5. We are of opinion that Section 218 of the Indian Penal Code does not apply to this case. No doubt it is injurious to the public that such serious offences as robbery should be hushed up, but unfortunately the definition of “injury” contained in the Penal Code does not cover anything that took place that night at the thana. We can well understand that oases of falsification of reports may occur which come within the purview of Section 218. All we decide is that this case does not. There is nothing in this case to show that Muhammad Ismail Khan intended to cause loss or injury to the public or to any person, or that he intended to save, or knew he was likely to save, anyone from punishment or had any of the other intents mentioned in Section 218,. when he suppressed the real report and entered the false one,
6. We are of opinion, and we find, that Muhammad Ismail Khan did commit an offence punishable under Section 177 of the Indian Penal Code. He was bound by law to enter in the general diary all reports of cognizable and non-cognizable cases made to him at the than a. It is needless to say that this duty involved that he should truthfully enter those reports. One object of that diary is to inform the Magistrate of the District and District Superintendent of Police of the offences which have been reported at the thana. In that sense the diary furnishes them with “information,” and at this particular thana it was the duty of Muhammad Ismail Khan to furnish such information to the Magistrate of the District and the District Superintendent of Police by means of the truthful entry of reports made to him. What he did was–he furnished by means of a false entry information which he knew to be false. He suppressed the real report, and entered a report which had not been made. Indeed we would be prepared to hold that Muhammad Ismail Khan in not entering the report which was made to him, even if he had made no entry at all, would have brought himself under Section 177, as the result would have been that he would have thereby informed the Magistrate of the District and the District Superintendent of Police that no report of a cognizable offence had been made, which would have been false information. It is absolutely necessary in the interests of the public that Police officers charged with the duty of entering these reports should enter them truthfully. We regard this as a serious case. A grave offence had been committed, and the action of Muhammad Ismail Khan, possibly countenanced by some other Police officer, that night has resulted in no inquiry so far as we are aware, having been instituted in respect of this highway robbery.
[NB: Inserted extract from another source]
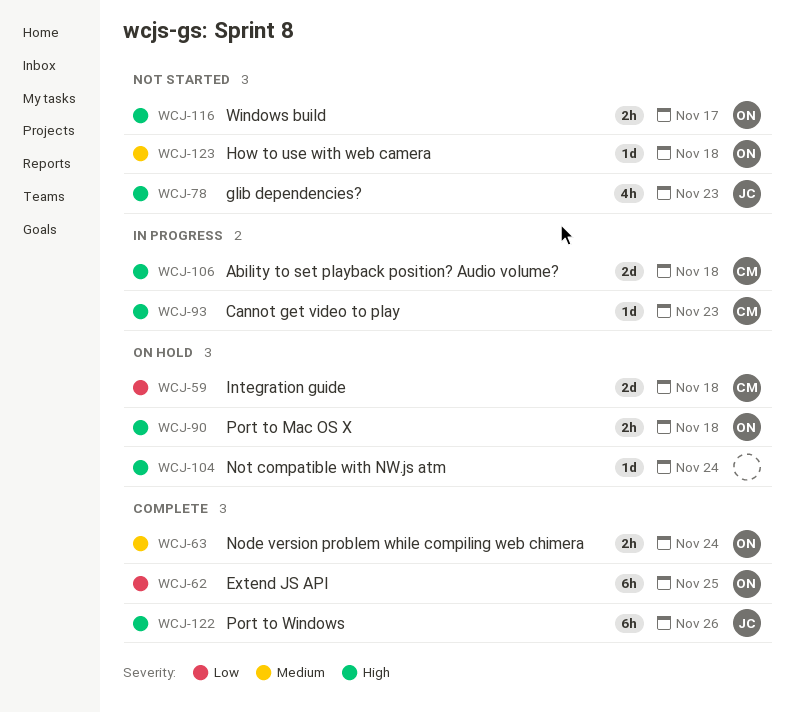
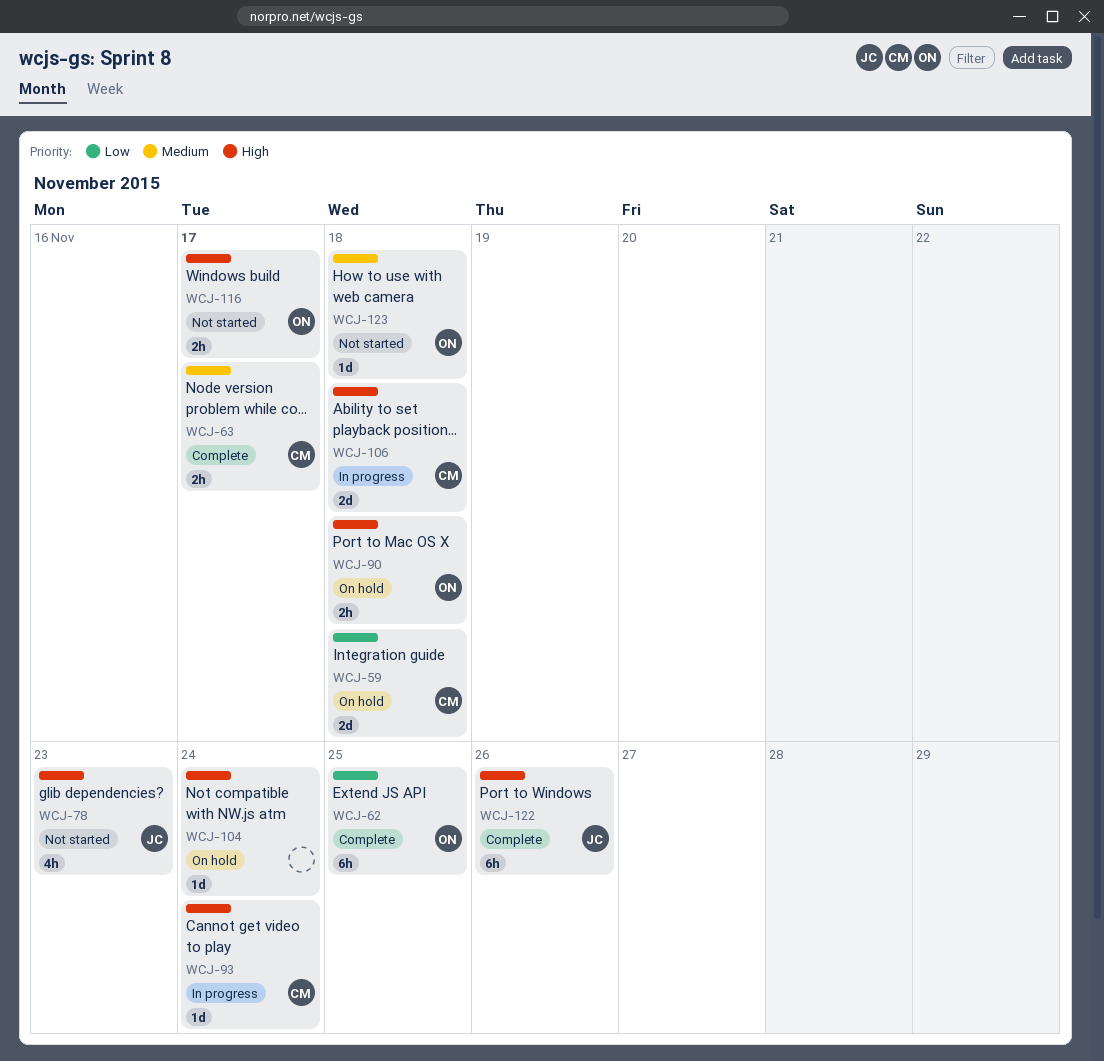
WCJ-63, owner: ON -> CM
WCJ-63, due: Nov 24 -> Nov 17
WCJ-93, due: Nov 23 -> Nov 24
We are aware that this class of offence is committed in certain districts; that reports made have been minimised and minor offences entered when a graver offence was in fact reported. We cannot pass over this offence lightly. We set aside the order of acquittal, and we convict Muhammad Ismail Khan of the offence punishable under Section 177, and sentence him to be rigorously imprisoned for eighteen calendar months; the imprisonment will begin from the time when he is taken into custody to undergo this sentence.